**What this task involves**
Find all lines in the records that include the word "Quando", and copy them out.

**Data to examine**

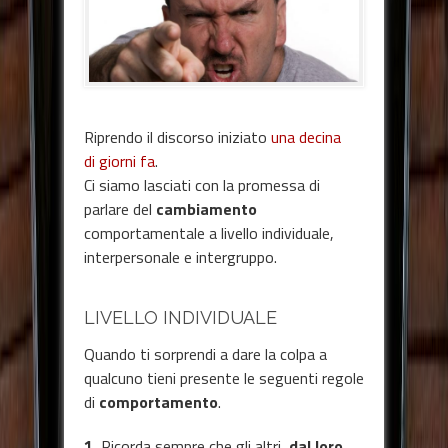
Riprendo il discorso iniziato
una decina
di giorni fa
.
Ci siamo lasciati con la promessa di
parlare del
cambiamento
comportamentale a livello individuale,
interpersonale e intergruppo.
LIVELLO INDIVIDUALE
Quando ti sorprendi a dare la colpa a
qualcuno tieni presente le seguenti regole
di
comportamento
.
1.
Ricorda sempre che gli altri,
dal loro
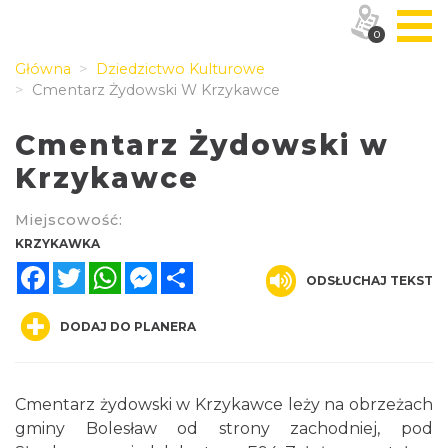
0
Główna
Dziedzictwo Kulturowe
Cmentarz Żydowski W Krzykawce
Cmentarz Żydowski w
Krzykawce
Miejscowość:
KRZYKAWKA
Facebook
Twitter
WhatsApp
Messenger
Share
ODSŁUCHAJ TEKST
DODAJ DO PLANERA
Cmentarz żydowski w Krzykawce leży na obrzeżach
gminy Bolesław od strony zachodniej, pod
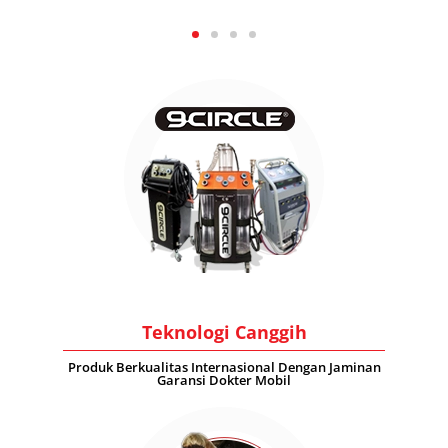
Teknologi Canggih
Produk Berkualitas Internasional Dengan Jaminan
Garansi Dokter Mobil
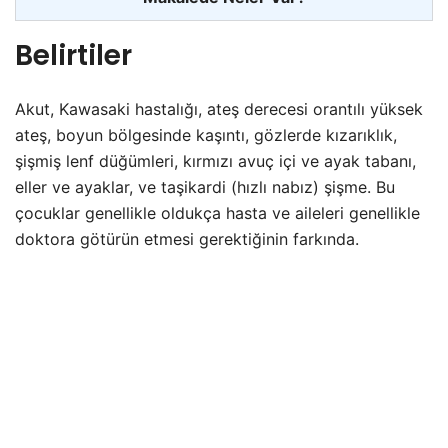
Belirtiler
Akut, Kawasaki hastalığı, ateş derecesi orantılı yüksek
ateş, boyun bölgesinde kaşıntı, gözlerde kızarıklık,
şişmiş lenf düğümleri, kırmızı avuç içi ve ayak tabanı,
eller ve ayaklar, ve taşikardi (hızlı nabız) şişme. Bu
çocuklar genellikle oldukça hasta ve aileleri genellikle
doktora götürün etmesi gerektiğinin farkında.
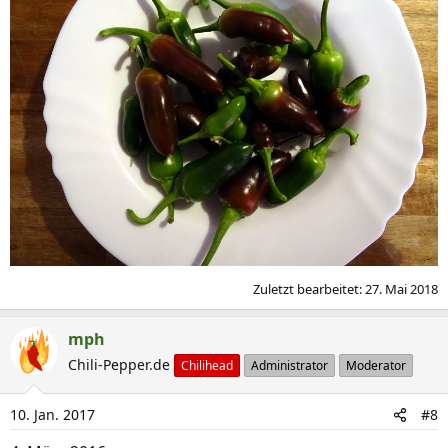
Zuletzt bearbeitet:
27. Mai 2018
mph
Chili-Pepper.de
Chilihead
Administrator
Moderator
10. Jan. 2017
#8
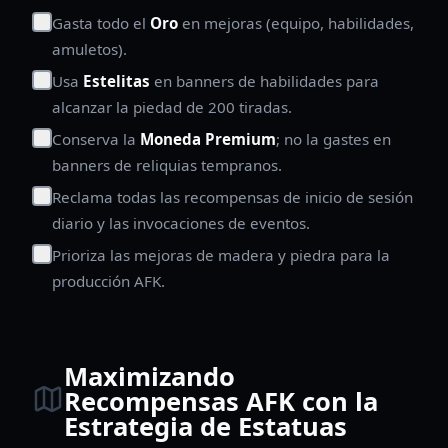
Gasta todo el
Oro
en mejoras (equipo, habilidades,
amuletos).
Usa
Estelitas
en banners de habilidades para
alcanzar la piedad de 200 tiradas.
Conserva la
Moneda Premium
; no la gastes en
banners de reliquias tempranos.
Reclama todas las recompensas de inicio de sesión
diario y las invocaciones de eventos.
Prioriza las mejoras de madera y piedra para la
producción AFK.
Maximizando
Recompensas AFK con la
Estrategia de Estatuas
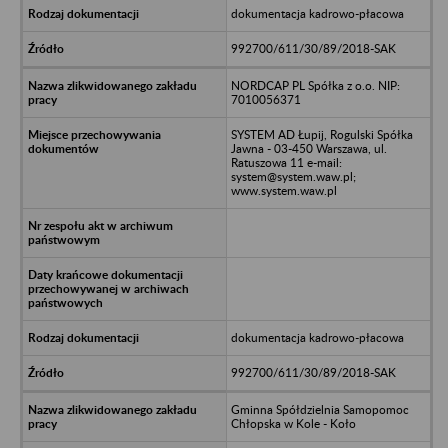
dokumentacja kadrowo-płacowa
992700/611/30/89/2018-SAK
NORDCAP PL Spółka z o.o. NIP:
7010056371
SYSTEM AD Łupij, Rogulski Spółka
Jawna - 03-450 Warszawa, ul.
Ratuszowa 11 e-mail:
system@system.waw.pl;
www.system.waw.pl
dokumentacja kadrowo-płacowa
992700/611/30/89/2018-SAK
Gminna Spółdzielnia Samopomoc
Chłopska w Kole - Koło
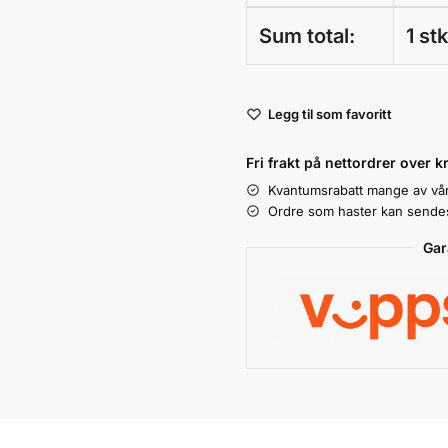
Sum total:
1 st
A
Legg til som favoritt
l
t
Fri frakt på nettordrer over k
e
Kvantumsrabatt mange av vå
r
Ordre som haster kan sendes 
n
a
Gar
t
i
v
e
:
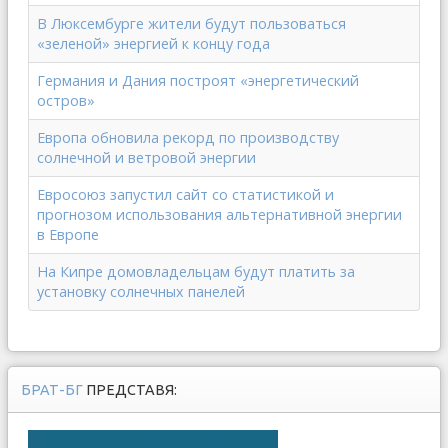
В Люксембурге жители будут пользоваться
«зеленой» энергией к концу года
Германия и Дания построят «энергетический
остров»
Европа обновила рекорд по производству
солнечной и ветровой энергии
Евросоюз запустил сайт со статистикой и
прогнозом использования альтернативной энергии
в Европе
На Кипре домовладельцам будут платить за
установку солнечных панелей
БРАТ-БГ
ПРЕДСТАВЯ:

--

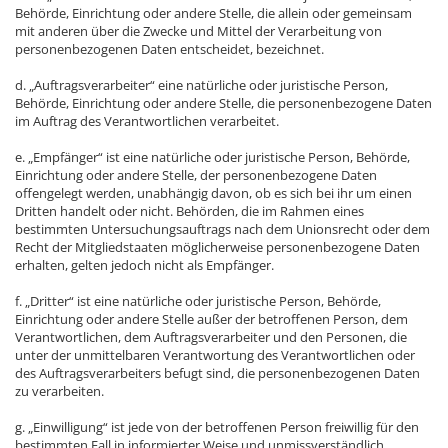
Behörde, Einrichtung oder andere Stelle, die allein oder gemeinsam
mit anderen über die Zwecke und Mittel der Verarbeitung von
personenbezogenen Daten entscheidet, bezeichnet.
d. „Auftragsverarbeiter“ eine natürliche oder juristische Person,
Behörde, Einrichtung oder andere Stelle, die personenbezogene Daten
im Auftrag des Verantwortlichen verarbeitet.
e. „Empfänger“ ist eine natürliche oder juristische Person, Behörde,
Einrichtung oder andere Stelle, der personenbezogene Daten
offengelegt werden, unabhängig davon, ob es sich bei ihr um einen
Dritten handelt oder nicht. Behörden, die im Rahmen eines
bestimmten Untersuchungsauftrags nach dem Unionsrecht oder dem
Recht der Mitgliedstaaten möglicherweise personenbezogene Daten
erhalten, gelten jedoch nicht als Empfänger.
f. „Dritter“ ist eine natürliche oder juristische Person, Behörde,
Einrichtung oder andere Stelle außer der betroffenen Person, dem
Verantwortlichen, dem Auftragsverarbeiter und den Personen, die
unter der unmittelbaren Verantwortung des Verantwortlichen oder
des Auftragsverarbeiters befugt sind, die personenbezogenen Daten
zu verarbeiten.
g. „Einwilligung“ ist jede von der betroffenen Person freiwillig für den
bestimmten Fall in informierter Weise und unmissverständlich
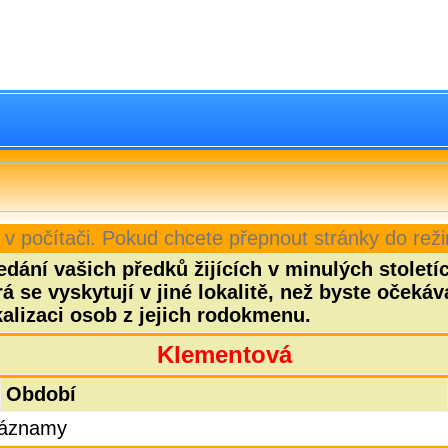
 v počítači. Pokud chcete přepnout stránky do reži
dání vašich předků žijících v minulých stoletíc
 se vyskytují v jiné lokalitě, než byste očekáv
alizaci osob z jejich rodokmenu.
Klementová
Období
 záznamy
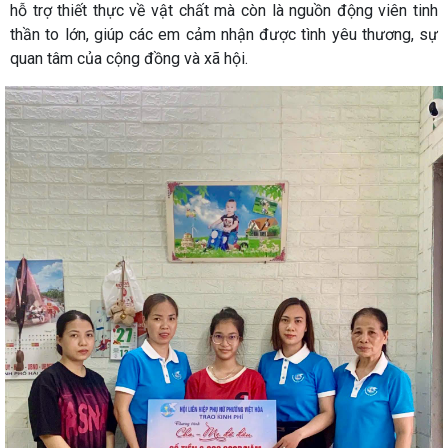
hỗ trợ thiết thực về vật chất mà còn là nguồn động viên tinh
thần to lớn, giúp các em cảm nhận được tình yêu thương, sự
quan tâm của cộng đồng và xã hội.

---

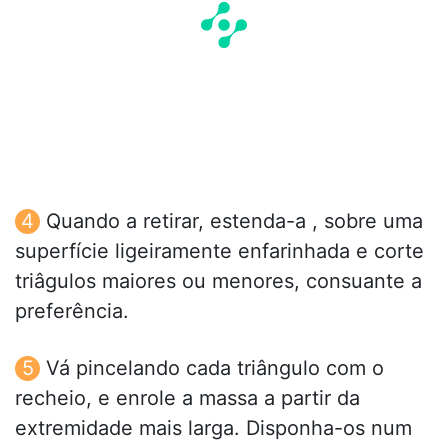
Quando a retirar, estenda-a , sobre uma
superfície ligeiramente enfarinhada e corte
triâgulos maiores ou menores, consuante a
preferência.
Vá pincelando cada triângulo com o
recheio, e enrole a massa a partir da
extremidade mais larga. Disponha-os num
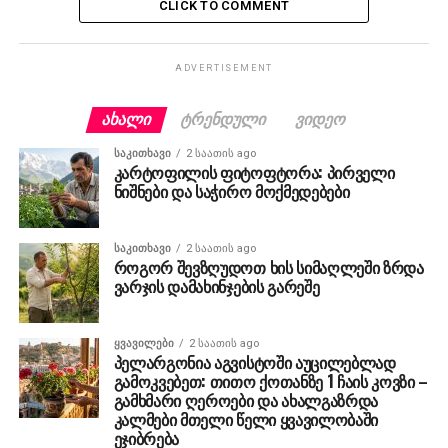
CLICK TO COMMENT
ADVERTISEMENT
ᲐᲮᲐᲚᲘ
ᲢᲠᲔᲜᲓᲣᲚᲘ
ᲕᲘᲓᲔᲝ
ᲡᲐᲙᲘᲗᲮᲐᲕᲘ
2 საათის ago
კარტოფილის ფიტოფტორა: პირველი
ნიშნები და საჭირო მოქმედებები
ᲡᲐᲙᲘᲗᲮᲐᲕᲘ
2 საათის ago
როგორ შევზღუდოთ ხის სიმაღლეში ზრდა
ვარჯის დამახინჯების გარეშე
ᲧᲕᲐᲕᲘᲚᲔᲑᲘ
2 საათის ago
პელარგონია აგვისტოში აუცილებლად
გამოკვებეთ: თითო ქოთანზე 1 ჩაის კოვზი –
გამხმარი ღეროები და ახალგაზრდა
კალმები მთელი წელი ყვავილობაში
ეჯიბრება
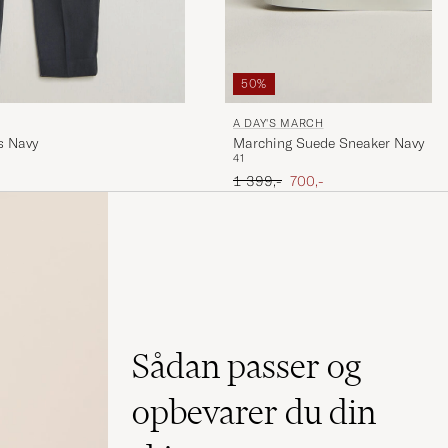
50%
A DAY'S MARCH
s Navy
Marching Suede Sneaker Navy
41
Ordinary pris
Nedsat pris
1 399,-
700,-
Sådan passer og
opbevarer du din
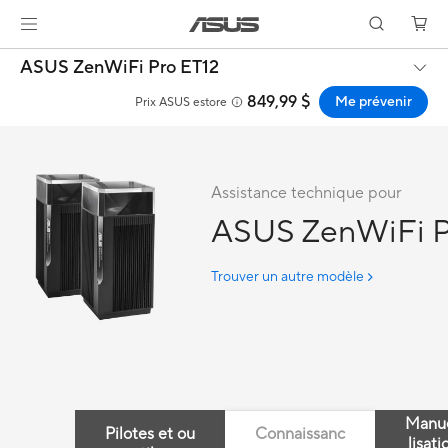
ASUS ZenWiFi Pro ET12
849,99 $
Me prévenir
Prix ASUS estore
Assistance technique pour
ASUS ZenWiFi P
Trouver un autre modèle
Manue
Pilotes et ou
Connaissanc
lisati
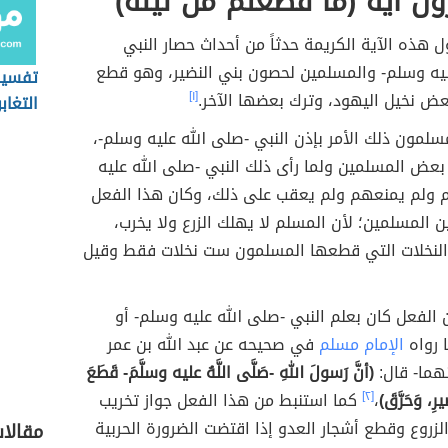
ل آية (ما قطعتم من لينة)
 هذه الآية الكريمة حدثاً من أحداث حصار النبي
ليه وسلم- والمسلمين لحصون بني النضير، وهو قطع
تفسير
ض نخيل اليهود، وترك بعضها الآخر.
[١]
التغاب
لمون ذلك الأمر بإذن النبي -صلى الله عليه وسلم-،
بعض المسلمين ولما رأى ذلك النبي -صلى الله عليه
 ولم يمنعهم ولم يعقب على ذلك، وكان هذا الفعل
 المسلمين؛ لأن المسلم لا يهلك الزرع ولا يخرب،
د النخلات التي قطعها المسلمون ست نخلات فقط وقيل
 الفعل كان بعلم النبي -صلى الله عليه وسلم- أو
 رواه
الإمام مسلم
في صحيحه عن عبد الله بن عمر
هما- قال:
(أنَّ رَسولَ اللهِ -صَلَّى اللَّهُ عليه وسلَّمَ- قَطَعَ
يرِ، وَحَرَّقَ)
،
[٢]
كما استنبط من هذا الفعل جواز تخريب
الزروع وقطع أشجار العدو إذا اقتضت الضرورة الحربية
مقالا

**Answer for the task**
Quando ti sorprendi a dare la colpa a
Quando a retirar, estenda-a , sobre uma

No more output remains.